+++ PASSAGE +++

He has told you, O man, what is good; and what does the LORD require of you but to do justice, and to love kindness, and to walk humbly with your God?
Micah 6:8
“Justice,” Cornell West says, “is what love looks like in the public sphere.”
Our justice work began at Full Circle School, from which Commonweal grew. A dozen of us built Full Circle from the ground up. We brought in the children no one else wanted fromBay Area juvenile halls. We found that with healthy diets, skilled guidance, individualized learning and true caring the children often thrived..
This led us to pilot the Commonweal Clinic in 1976. At the Clinic, we provided medical services for children with learning and behavior disorders, including the Full Circle children. For decades, we have worked on California juvenile justice reform through our Commonweal Juvenile Justice Program. We succeeded with our partners in closing the California Youth Authority, the largest youth prison system in the world.

+++

EXERCISES TO COMPLETE:
1. In the passage on Commonweal's justice work, which prison system did Commonweal and its partners succeed in closing?
2. Pick up the passage on Commonweal's justice work after its last sentence and continue it.

+++ GIVEN ENTRIES +++

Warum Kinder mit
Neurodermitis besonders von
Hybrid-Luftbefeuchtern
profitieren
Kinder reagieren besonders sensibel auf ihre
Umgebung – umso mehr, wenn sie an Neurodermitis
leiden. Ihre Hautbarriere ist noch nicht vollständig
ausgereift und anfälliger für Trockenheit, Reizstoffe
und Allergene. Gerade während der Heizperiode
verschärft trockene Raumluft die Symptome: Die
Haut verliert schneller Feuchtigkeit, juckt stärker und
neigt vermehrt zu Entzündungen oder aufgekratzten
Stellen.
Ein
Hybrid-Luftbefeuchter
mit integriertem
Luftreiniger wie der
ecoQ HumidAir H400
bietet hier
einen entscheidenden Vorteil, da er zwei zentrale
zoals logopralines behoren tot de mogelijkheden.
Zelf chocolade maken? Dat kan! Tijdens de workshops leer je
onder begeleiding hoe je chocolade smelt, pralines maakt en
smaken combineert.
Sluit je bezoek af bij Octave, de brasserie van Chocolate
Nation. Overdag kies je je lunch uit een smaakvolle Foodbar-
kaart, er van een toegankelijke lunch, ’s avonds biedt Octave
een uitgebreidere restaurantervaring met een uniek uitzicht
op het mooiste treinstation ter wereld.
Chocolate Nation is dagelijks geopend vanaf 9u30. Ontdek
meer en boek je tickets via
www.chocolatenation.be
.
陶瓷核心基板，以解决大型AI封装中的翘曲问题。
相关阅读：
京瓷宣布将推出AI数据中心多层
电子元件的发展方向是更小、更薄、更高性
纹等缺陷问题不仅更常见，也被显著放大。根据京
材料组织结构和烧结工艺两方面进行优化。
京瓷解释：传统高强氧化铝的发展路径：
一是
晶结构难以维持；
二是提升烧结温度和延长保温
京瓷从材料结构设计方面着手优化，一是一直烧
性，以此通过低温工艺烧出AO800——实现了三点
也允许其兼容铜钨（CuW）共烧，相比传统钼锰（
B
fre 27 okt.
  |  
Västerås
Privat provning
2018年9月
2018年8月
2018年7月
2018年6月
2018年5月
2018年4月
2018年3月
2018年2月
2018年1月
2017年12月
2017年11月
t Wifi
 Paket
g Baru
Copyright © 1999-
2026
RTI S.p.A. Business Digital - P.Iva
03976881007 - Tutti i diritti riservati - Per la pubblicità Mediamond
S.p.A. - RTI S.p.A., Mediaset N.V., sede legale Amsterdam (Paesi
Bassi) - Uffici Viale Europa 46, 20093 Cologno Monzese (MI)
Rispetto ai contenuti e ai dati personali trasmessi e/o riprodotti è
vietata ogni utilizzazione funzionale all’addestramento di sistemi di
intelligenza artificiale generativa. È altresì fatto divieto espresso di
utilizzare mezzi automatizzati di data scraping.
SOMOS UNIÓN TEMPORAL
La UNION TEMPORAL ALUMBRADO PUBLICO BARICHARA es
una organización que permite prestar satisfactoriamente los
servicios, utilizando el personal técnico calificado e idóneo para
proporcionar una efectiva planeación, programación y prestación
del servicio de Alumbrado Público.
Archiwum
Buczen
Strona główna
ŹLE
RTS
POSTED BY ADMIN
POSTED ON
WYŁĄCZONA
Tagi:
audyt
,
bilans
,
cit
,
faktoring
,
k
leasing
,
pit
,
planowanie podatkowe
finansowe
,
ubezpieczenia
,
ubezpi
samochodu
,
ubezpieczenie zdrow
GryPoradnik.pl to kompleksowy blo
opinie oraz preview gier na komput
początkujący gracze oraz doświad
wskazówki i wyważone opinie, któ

+++

ANSWERS BY TASK:
1. The California Youth Authority, the largest youth prison system in the world.

2.
Environmental health and justice
Environmental health and justice has been core to our work from the start. Our work is primarily focused on reducing harmful chemical exposures. We’ve done this work through the Collaborative on Health & the Environment, the Biomonitoring Resource Center, the EDC Strategies Working Group, Health Care Without Harm, and our work in Norco, Louisiana, to help a black community move away from a Shell chemical plant. All our chemical work has a strong justice dimension.
What is needed now
Today, Commonweal’s Go Compassion initiative sponsors a Migrant Support Project at a unique church outside Tijuana that provides shelter for 1600 migrants from around the world. Our summer youth camps are deeply diverse. Justice is a central concern of our polycrisis work. In the words of Rainforest Action Network founder Randy Hayes, “there is no justice on a dead planet.”